Anton Shekhovtsov’s chapter, “By Cross and Sword: ‘Clerical Fascism’ in Interwar Western Ukraine,” published in the illuminating, albeit imperfect, volume Clerical Fascism in Interwar Europe (Routledge 2008), adds needed depth to understanding the role of the Ukrainian Greek Catholic Church (UGCC) in building the Ukrainian state, or at least an iteration of the Ukrainian state which did not survive the Second World War. The term “clerical fascism,” as Shekhovstov notes at the outset, is problematic, though he manages to settle on the following working definition: “[A]n authoritarian socio-political current, which emerges within clergy holding nationalist views, legitimizing and supporting fascisticised politics as a means of creating a state, in which religion’s authority, once forfeit, is expected to be revived, bringing order and earthly salvation to the nation.” Whether this definition—which Shekhovstov refers to as a “heuristic construction”—properly encompasses the full range of Greek Catholic clerical involvement in early 20th C. Ukrainian political life is questionable. Even more questionable is whether it can be meaningfully applied to other religious and national contexts, though that query can be dealt with at another time. Even if Shekhovstov’s definition holds for some aspect of 1920s/30s Ukrainian national realities, it is not immediately clear what should be thought of such realities today.
Without repeating the fascinating historical details Shekhovstov offers in his chapter, it is still possible to call out one of the central tensions between Ukrainian nationalism and Greek Catholicism, namely the former’s tendency to place the nation before God. This “pagan heresy” (as one Ukrainian churchman dubbed it) was checked by a form of “Christian nationalism” which, once infused with Christian ethics, could serve as a bulwark against the threat of communism emanating from Soviet Russia. As Shekhovstov explains, communism became, for both Ukrainian nationalists and UGCC clergy alike, a cosmic force to be eradicated. How powerfully opposed this-or-that Ukrainian nationalist movement or institution was to communism tended to provide some insight into how willing they were to bend the moral precepts of the Church, even to the point of calling for mass murder.
That noted, it would be wrong to view the UGCC’s role in Ukrainian politics as either decisively negative or contrary to Christianity. Ukrainian Catholic Action, for instance, undertook a social program of social and moral renewal in the light of the Catholic Church’s social magisterium. As for the form of Christian nationalism supported by many of the UGCC’s priests, its program lacks the menacing elements of the full-throated nationalistic and fascistic movements which, by the 1930s, had already come to dominate Central European affairs. Blessed Mykola Konrad, a professor at the Lviv Theological Academy, summarized the Ukrainian brand of Christian nationalism in this way (quoted by Shekhovstov):
This is the order of the 20th century: to bring a new, dynamic and enthusiastic elite together, and to let the conscientious and distinctive leaders direct it; to push masses to action, to a resolute and victorious struggle against the foul spirit of capitalism and Satanic communism for the sake of humankind’s renovation—personal, domestic, national and public—on the basis of Christian principles of justice and love[.]

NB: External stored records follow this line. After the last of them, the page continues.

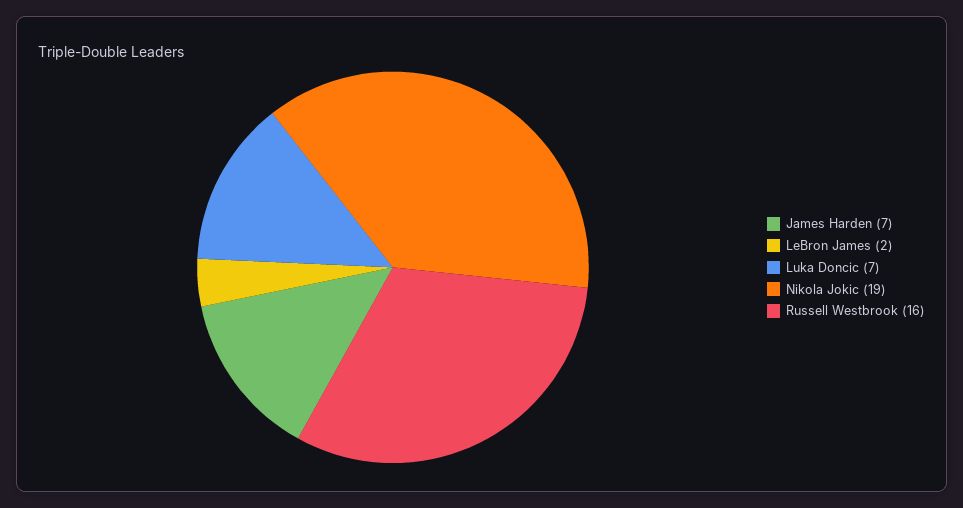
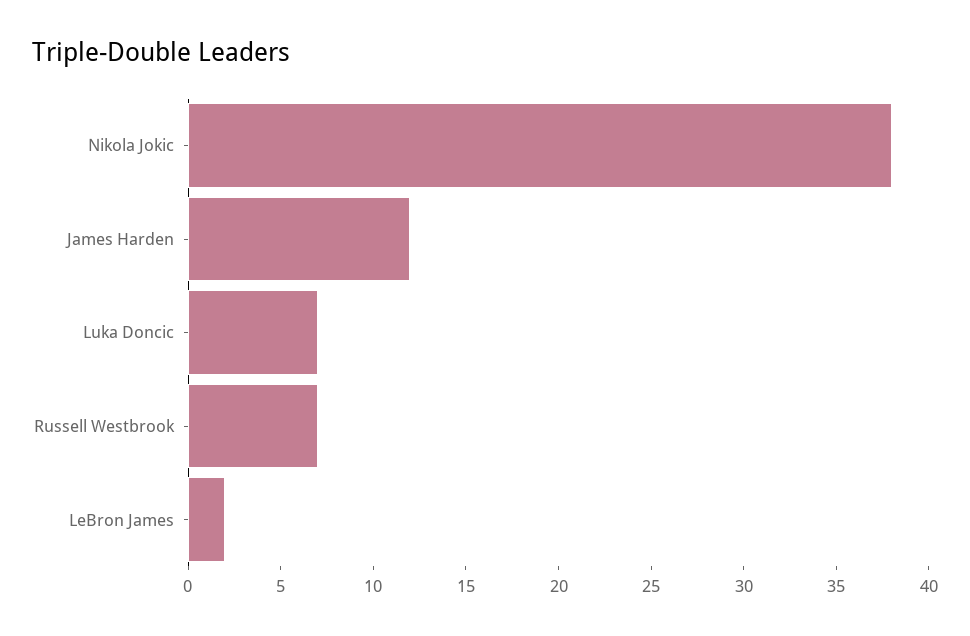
  {
-   "James Harden": 7,
+   "James Harden": 12,
    "LeBron James": 2,
    "Luka Doncic": 7,
-   "Nikola Jokic": 19,
+   "Nikola Jokic": 38,
-   "Russell Westbrook": 16
+   "Russell Westbrook": 7
  }

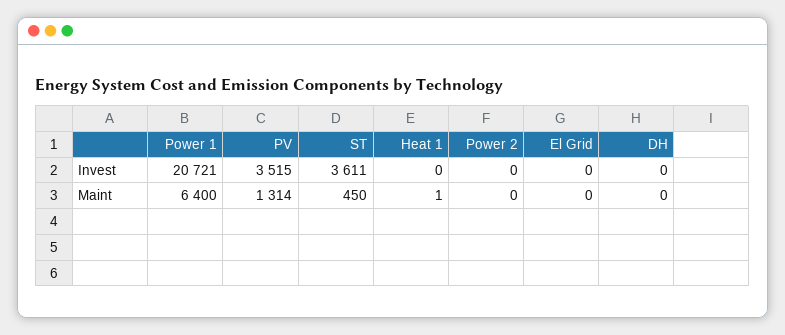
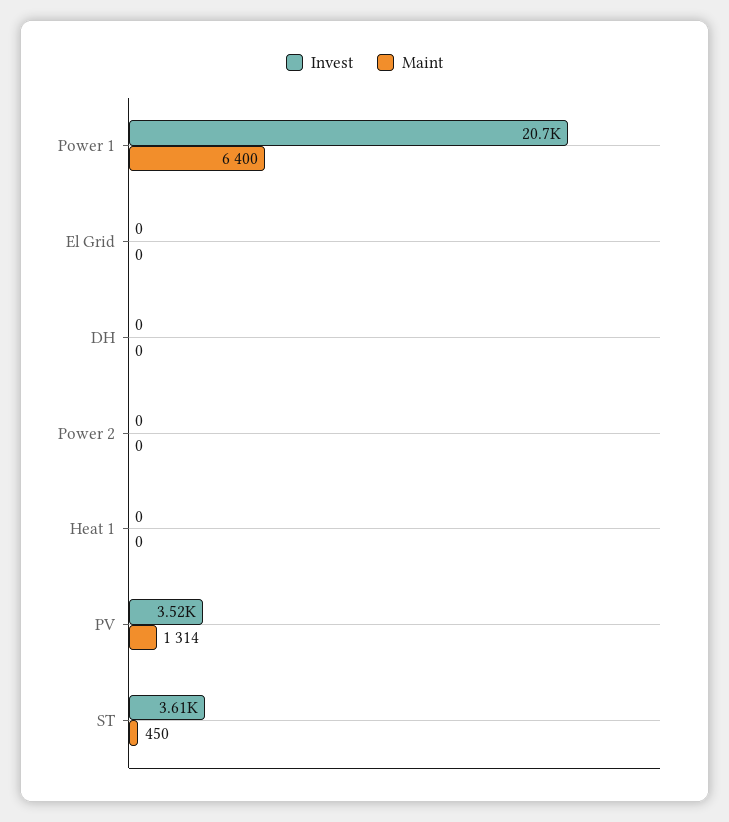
  {
    "Invest": {
      "Power 1": 20721,
      "PV": 3515,
      "ST": 3611,
      "Heat 1": 0,
      "Power 2": 0,
      "El Grid": 0,
      "DH": 0
    },
    "Maint": {
      "Power 1": 6400,
      "PV": 1314,
      "ST": 450,
-     "Heat 1": 1,
+     "Heat 1": 0,
      "Power 2": 0,
      "El Grid": 0,
      "DH": 0
    }
  }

The union of a religious ethos and the nationalist pathos is an unconquerable force! The cross and the sword—this is the hope of both nations and humankind for a new and better tomorrow, so Christ’s pax can ascend His worldly throne.
Oh God, let these two idealisms—the Catholic “I believe” and the nationalist “I will”—as the two clear tones of the Ukrainian soul, merge harmoniously into one accord and awake our withered hearts. And a new era of faith, love, and power—a mighty national unity and a unified invincible front—will come.

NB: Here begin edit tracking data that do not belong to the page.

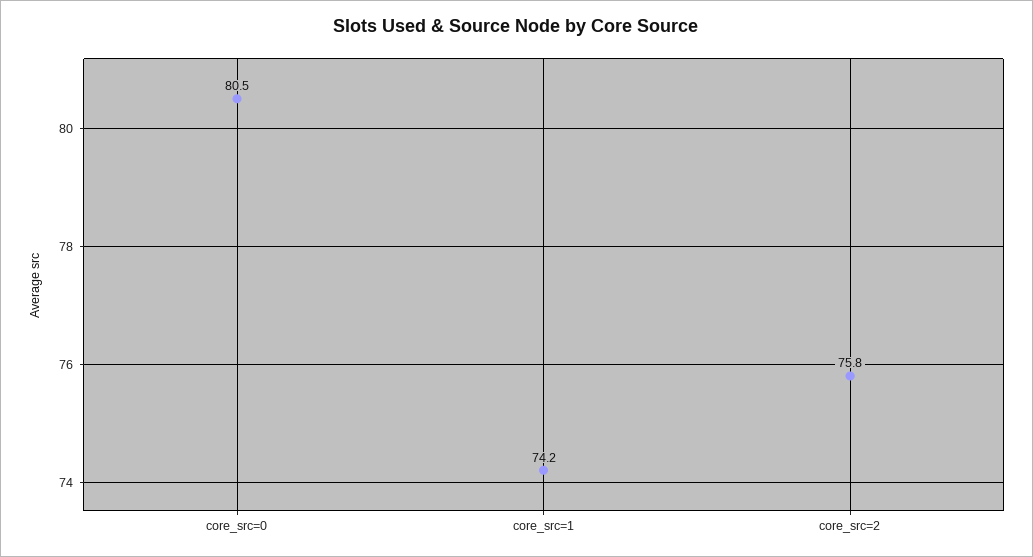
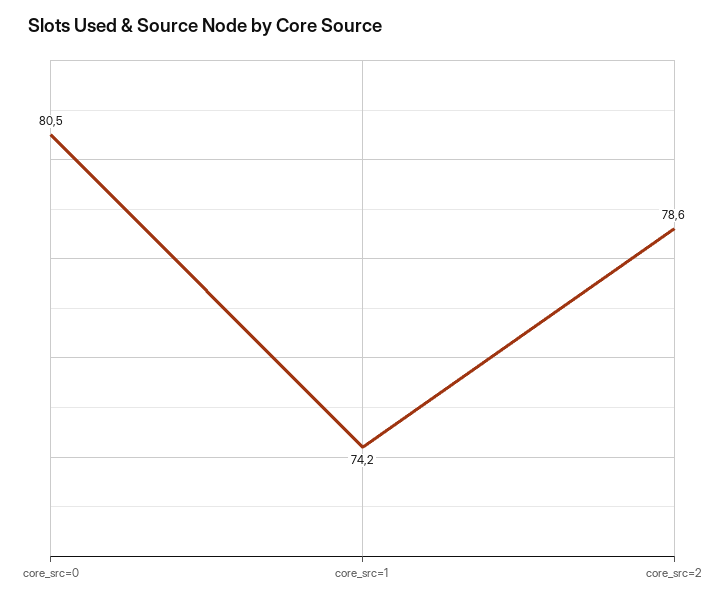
  {
    "core_src=0": 80.5,
    "core_src=1": 74.2,
-   "core_src=2": 75.8
+   "core_src=2": 78.6
  }

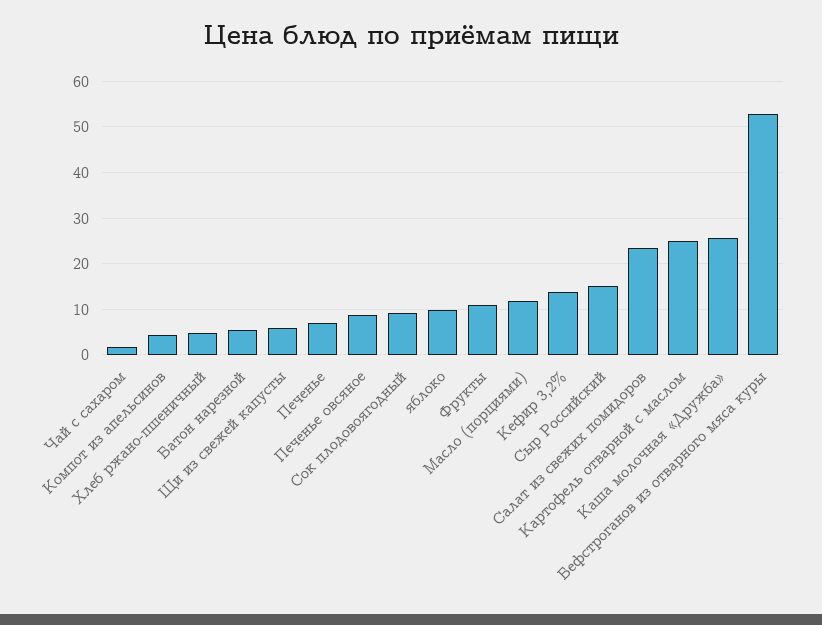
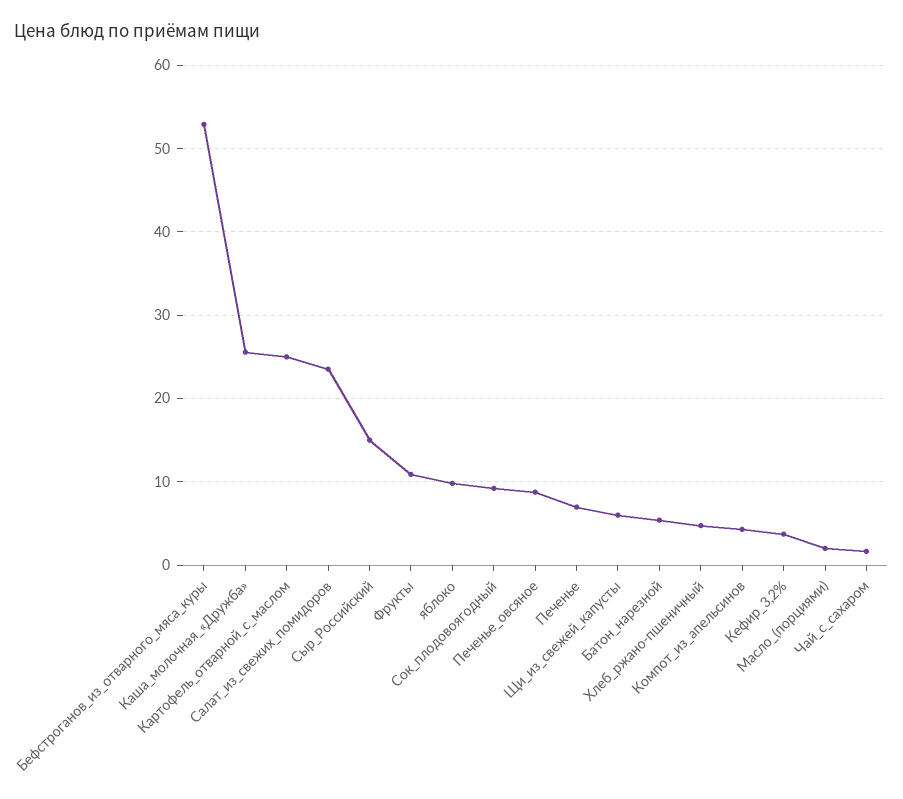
  {
    "Чай с сахаром": 2,
    "Компот из апельсинов": 4,
    "Хлеб ржано-пшеничный": 5,
    "Батон нарезной": 5,
    "Щи из свежей капусты": 6,
    "Печенье": 7,
    "Печенье овсяное": 9,
    "Сок плодовоягодный": 9,
    "яблоко": 10,
    "Фрукты": 11,
-   "Масло (порциями)": 12,
+   "Масло (порциями)": 2,
-   "Кефир 3,2%": 14,
+   "Кефир 3,2%": 4,
    "Сыр Российский": 15,
    "Салат из свежих помидоров": 24,
    "Картофель отварной с маслом": 25,
    "Каша молочная «Дружба»": 26,
    "Бефстроганов из отварного мяса куры": 53
  }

Today, outside of Ukraine, it would not be surprising to find many Catholics looking askance at such words, imbued as they often are with a liberal spirit that abhors identifying Christianity as anything more than a wellspring of metaphysical surety and existential comfort. Nationalism, for more understandable reasons, is foreign to the contemporary Western Catholic mind as well, for even the great “Catholic nations” of old Europe are a thing of the past. In America, where Catholics have only found a respectable place in political society after abandoning what it means to be Catholic in the three-dimensional sense Konrad’s statement captures, the nation or, more accurately, the state has already been prioritized over the Church and her head, Christ the Lord. The Ukrainian Catholic interwar political experience may have more to say to all of us than we’re currently prepared to hear.